Recent news from the US Environmental Protection Agency (EPA) informs us that, as a result of having failed to notify citizens with respect to lead hazards on as many as 41 occasions, a painting company is now to pay a $7,200 (€5,748) penalty and financially support an environmental project for a school in Cambridge, Massachusetts.
According to EPA's official press release
on this matter, the College Pro Painters company was required by law to inform several home owners in the states of Connecticut, Maine, Massachusetts, and New Hampshire that some of its on-going projects will result in hazardous lead dust being released into the air.
As well as this, the company failed in providing these citizens with pamphlets explaining how best to deal with the threats posed to their health by said lead paint.
Given the fact that lead exposure is known to harm especially children and pregnant women, several laws are especially designed to help prevent any unfortunate incidents from happening.
Thus, the Pre-Renovation Rules states that companies working on buildings erected before 1978 notify either owners or occupants of potential threats prior to moving forward with their activities, especially if the working area disturbs more than 6 square feet of interior or 20 square feet of exterior painted surface.
Interestingly enough, it seems that EPA itself sent College Pro Painters detailed explanations of what the Pre-Renovations Rules are all about back in June 2006, so it comes as only logical that the Agency now considers that said painting company has virtually no excuse for its not abiding by the requirements listed under this environmental act.

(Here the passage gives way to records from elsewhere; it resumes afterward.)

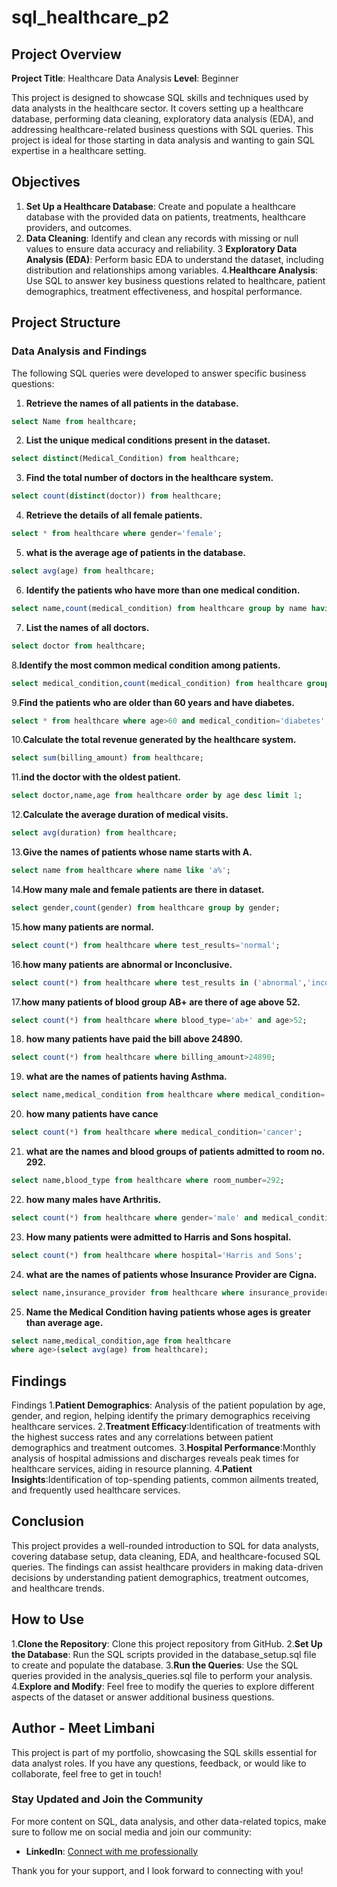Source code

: # sql_healthcare_p2

## Project Overview

**Project Title**: Healthcare Data Analysis
**Level**: Beginner

This project is designed to showcase SQL skills and techniques used by data analysts in the healthcare sector. It covers setting up a healthcare database, performing data cleaning, exploratory data analysis (EDA), and addressing healthcare-related business questions with SQL queries. This project is ideal for those starting in data analysis and wanting to gain SQL expertise in a healthcare setting.

## Objectives

1. **Set Up a Healthcare Database**: Create and populate a healthcare database with the provided data on patients, treatments, healthcare providers, and outcomes.
2. **Data Cleaning**: Identify and clean any records with missing or null values to ensure data accuracy and reliability.
3 **Exploratory Data Analysis (EDA)**: Perform basic EDA to understand the dataset, including distribution and relationships among variables.
4.**Healthcare Analysis**: Use SQL to answer key business questions related to healthcare, patient demographics, treatment effectiveness, and hospital performance.

## Project Structure

### Data Analysis and Findings

The following SQL queries were developed to answer specific business questions:

1. **Retrieve the names of all patients in the database.** 
```sql
select Name from healthcare;
```

2. **List the unique medical conditions present in the dataset.**
```sql
select distinct(Medical_Condition) from healthcare;
```

3. **Find the total number of doctors in the healthcare system.**
```sql
select count(distinct(doctor)) from healthcare;
```

4. **Retrieve the details of all female patients.**
```sql
select * from healthcare where gender='female';
```

5. **what is the average age of patients in the database.**
```sql
select avg(age) from healthcare;
```

6. **Identify the patients who have more than one medical condition.**
```sql
select name,count(medical_condition) from healthcare group by name having count(medical_condition)>1;
```

7. **List the names of all doctors.** 
```sql
select doctor from healthcare;
```

8.**Identify the most common medical condition among patients.**
```sql
select medical_condition,count(medical_condition) from healthcare group by medical_condition order by count(medical_condition) desc limit 1;
```

9.**Find the patients who are older than 60 years and have diabetes.** 
```sql
select * from healthcare where age>60 and medical_condition='diabetes';
```

10.**Calculate the total revenue generated by the healthcare system.**
```sql
select sum(billing_amount) from healthcare;
```

11.**ind the doctor with the oldest patient.**
```sql
select doctor,name,age from healthcare order by age desc limit 1;
```

12.**Calculate the average duration of medical visits.**
```sql
select avg(duration) from healthcare;
```

13.**Give the names of patients whose name starts with A.**
```sql
select name from healthcare where name like 'a%';
```

14.**How many male and female patients are there in dataset.**
```sql
select gender,count(gender) from healthcare group by gender;
```

15.**how many patients are normal.**
```sql
select count(*) from healthcare where test_results='normal';
```

16.**how many patients are abnormal or Inconclusive.**
```sql
select count(*) from healthcare where test_results in ('abnormal','inconclusive');
```

17.**how many patients of blood group AB+ are there of age above 52.**
```sql
select count(*) from healthcare where blood_type='ab+' and age>52;
```

18. **how many patients have paid the bill above 24890.**
```sql
select count(*) from healthcare where billing_amount>24890;
```

19. **what are the names of patients having Asthma.**
```sql
select name,medical_condition from healthcare where medical_condition='asthma';
```

20. **how many patients have cance**
```sql
select count(*) from healthcare where medical_condition='cancer';
```

21. **what are the names and blood groups of patients admitted to room no. 292.** 
```sql
select name,blood_type from healthcare where room_number=292;
```

22. **how many males have Arthritis.**
```sql
select count(*) from healthcare where gender='male' and medical_condition='arthritis';
```

23. **How many patients were admitted to Harris and Sons hospital.**
```sql
select count(*) from healthcare where hospital='Harris and Sons';
```

24. **what are the names of patients whose Insurance Provider are Cigna.**
```sql
select name,insurance_provider from healthcare where insurance_provider='cigna';
```

25. **Name the Medical Condition having patients whose ages is greater than average age.**
```sql
select name,medical_condition,age from healthcare
where age>(select avg(age) from healthcare);
```

## Findings
Findings
1.**Patient Demographics**: Analysis of the patient population by age, gender, and region, helping identify the primary demographics receiving healthcare services.
2.**Treatment Efficacy**:Identification of treatments with the highest success rates and any correlations between patient demographics and treatment outcomes.
3.**Hospital Performance**:Monthly analysis of hospital admissions and discharges reveals peak times for healthcare services, aiding in resource planning.
4.**Patient Insights**:Identification of top-spending patients, common ailments treated, and frequently used healthcare services.

## Conclusion
This project provides a well-rounded introduction to SQL for data analysts, covering database setup, data cleaning, EDA, and healthcare-focused SQL queries. The findings can assist healthcare providers in making data-driven decisions by understanding patient demographics, treatment outcomes, and healthcare trends.

## How to Use
1.**Clone the Repository**: Clone this project repository from GitHub.
2.**Set Up the Database**: Run the SQL scripts provided in the database_setup.sql file to create and populate the database.
3.**Run the Queries**: Use the SQL queries provided in the analysis_queries.sql file to perform your analysis.
4.**Explore and Modify**: Feel free to modify the queries to explore different aspects of the dataset or answer additional business questions.

## Author - Meet Limbani
This project is part of my portfolio, showcasing the SQL skills essential for data analyst roles. If you have any questions, feedback, or would like to collaborate, feel free to get in touch!

### Stay Updated and Join the Community
For more content on SQL, data analysis, and other data-related topics, make sure to follow me on social media and join our community:

- **LinkedIn**: [Connect with me professionally](www.linkedin.com/in/meet-limbani-6258bb285)

Thank you for your support, and I look forward to connecting with you!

Besides paying the aforementioned penalty, College Pro Painters is to also provide money for replacing and restoring 79 windows at a school in Cambridge, US, which are thought to contain lead paint. The costs for this environmental project which is to soon be undertaken at the Harvard Hillel Children’s School will amount to about $65,000 (€5,748).
Hopefully, this will serve as an example for other companies that risk public health by not properly informing citizens with respect to how their activities impact on the environment.